Álvaro baixou a cabeça e, batendo um punho cerrado sobre o batente das pias, gritou:

— É sempre a mesma história!

— Calma aí, amigo…

O desconhecido silenciou, de repente, a própria fala porque tinha de lidar primeiramente com a necessidade fisiológica, com a obrigação da natureza humana, mas também de alguma forma gostaria de acalmar o coração exaltado que os seus olhos não via, mas que suas orelhas ouviam as batidas agitadas dele.

— Perder a razão… Humm — gemeu, abruptamente, com uma nova pontada na barriga. — Perder a razão pela emoção — repetiu —, não nos faz bem… Hummm. — O café da manhã não lhe serviu bem o então dolorido estômago.

Álvaro pôs-se a chorar, com as mãos sobre o batente das pias, não dando atenção ao falante próximo, sentia-se, pois, decepcionado consigo mesmo por ser fraco, por ver mais uma vez seu rosto em ruína a refletir no espelho grande e retangular.

— Eu queria poder esquecer, também, que existo.

— Quanto drama, amigo! Mas desabafe. Estou aqui a ouvir… Hummmmm!

Meia dúzia de peidos encontraram a liberdade e rechearam o interior do banheiro com sonoridades diversas.

...***...

Há dez anos Álvaro foi vítima de um acidente de carro, mas ele quase nada se recordava do ocorrido, com exceção de uma vaga memória de ter retirado o veículo bruscamente do impacto direto com um caminhão de carga com mais de setenta metros de comprimento a realizar uma ultrapassagem ilegal.

O desvio de trajetória, no entanto, causou mais de cinco capotagens e custou a perda de boa parte da própria memória.

Álvaro retomou a consciência sobre o leito de um hospital. O médico que o viu despertar naquele décimo sexto dia pós-acidente não conteve a feliz e extraordinária surpresa, pois segundo ele mesmo:

— É um milagre que ainda consiga falar.

— Quem é o senhor?

— O médico.

— Médico?

— Consegue lembrar o seu nome?

Pensou, pensou e, após certa dificuldade, soletrou sílaba por sílaba. — Ál-Ál-va-ro, Álvaro.

— E o do seu pai?

— Adal, Adal, Adalberto, não sei…

— Está certo… isso mesmo. Mas agora me diga o nome da sua filha?

— Como assim? Filha!?

Álvaro começou a se agitar, pois, além do próprio nome e do nome do pai, não se lembrava de praticamente nada de seu passado, que mais parecia uma folha em branco, com somente um risco representando as reminiscências do acidente.

Isso o deixou desesperado, pois como poderia preencher o restante dessa página, já que era uma página anterior, incapaz de voltar para ser reescrita? Diversos pensamentos de medo inundaram a fragilizada cabeça dele.

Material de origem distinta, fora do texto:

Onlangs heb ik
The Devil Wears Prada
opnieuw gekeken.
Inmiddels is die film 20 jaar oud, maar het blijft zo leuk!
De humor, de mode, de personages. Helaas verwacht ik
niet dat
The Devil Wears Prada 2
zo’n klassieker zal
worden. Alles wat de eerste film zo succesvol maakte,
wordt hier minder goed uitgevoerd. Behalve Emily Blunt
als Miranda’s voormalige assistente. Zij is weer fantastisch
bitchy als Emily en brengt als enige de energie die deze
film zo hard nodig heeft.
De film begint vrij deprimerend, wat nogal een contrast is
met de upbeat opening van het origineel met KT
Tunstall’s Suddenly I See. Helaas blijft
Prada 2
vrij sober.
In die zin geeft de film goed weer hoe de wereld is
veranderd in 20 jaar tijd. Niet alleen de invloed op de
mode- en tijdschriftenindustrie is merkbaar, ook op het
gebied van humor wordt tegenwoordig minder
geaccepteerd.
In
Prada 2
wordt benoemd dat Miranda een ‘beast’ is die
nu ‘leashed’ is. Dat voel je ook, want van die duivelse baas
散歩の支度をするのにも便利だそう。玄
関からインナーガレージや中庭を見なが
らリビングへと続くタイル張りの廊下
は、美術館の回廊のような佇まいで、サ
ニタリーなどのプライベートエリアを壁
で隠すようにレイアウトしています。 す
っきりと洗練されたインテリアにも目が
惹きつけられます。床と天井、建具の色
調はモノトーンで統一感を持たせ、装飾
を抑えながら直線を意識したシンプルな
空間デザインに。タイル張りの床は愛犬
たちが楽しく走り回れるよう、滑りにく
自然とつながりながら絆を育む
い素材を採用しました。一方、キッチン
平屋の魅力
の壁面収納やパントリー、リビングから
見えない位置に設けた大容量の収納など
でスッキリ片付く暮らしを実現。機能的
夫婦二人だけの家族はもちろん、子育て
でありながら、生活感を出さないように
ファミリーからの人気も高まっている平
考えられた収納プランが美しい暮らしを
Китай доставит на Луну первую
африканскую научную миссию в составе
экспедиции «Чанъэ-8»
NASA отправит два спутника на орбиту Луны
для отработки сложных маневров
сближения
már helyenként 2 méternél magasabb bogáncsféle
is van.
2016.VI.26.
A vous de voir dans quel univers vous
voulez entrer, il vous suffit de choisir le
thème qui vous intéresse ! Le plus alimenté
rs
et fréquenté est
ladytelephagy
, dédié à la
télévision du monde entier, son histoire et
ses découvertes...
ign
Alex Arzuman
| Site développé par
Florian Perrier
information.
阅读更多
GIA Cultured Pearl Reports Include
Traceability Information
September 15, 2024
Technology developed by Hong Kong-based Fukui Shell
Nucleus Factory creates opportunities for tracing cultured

Qual seria a sua reação se despertasse certo dia e descobrisse que sofrera um acidente de trânsito, perdera uma pessoa muito querida, mas de nada disso conseguisse lembrar por completo, tampouco de parte das memórias de seu próprio passado, desde a infância até a idade atual?

— Mantenha a calma, por favor — pedia o médico.

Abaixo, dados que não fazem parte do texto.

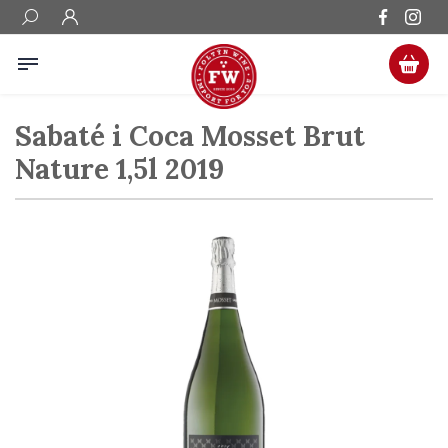
Sabaté i Coca Mosset Brut
Nature 1,5l 2019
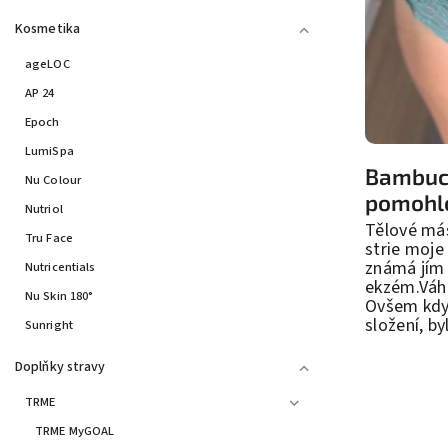
Kosmetika
ageLOC
AP 24
Epoch
LumiSpa
Bambuck
Nu Colour
pomohlo
Nutriol
Tělové má
Tru Face
strie moje
známá jím 
Nutricentials
ekzém.Váha
Nu Skin 180°
Ovšem kdy
složení, by
Sunright
Doplňky stravy
TRME
TRME MyGOAL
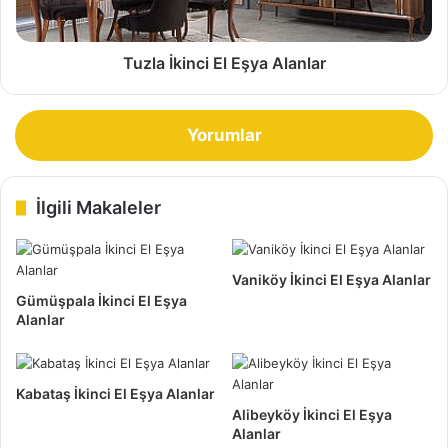
bakımından bizlere sıkıntı olabilir.
Tuzla İkinci El Eşya Alanlar
Yorumlar
İlgili Makaleler
Vaniköy İkinci El Eşya Alanlar
İstanbul Zeytinburnu İkinci El Eşya Alanlar
Gümüşpala İkinci El Eşya
Alanlar
Kullanılabilir durum da olması gerekiyor ki, alınıp
satılabilsin. Aynı şekilde mobilyalar içinde geçerli. İkinci ele
vermek istediğiniz yatak odası ve yemek odası gibi,
Kabataş İkinci El Eşya Alanlar
Alibeyköy İkinci El Eşya
mobilyaların da sağlam olması gerekir. Eksik olan bir
Alanlar
parçası yada kırık olan bir parçası varsa, satın alacak olan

— Eu não consigo lembrar! O que fizeram comigo! — tentou se levantar do leito a todo custo, mas os enfermeiros chamados o impediram.

— Se não se acalmar, terei de lhe aplicar um tranquilizante…

— Vai se ferrar, médico! — agrediu um dos enfermeiros, mas logo foi totalmente detido sobre o leito. — Eu quero a minha memória de volta — implorou em lágrimas.

— Segurem-no.

O médico preparou o sedativo, mas antes de aplicá-lo, uma enfermeira trouxe a notícia de que o pai do paciente estava no corredor a desejar ver o filho e, como um presente inesperado, poder falar com ele também, pois só soube do despertar de Álvaro quando, autorizado, pôde entrar no quarto com um pequeno bebê no colo, que havia pouco mais de duas semanas de vida.

O reencontro entre Adalberto e Álvaro, pai e filho, após a terrível tragédia que abalou o coração paterno ao ponto de ter sido internado por quatro dias foi tão emocionante que nem mesmo o médico com tanto tempo de carreira pôde deixar de se emocionar profundamente, pois, para si, a história de cada paciente era única.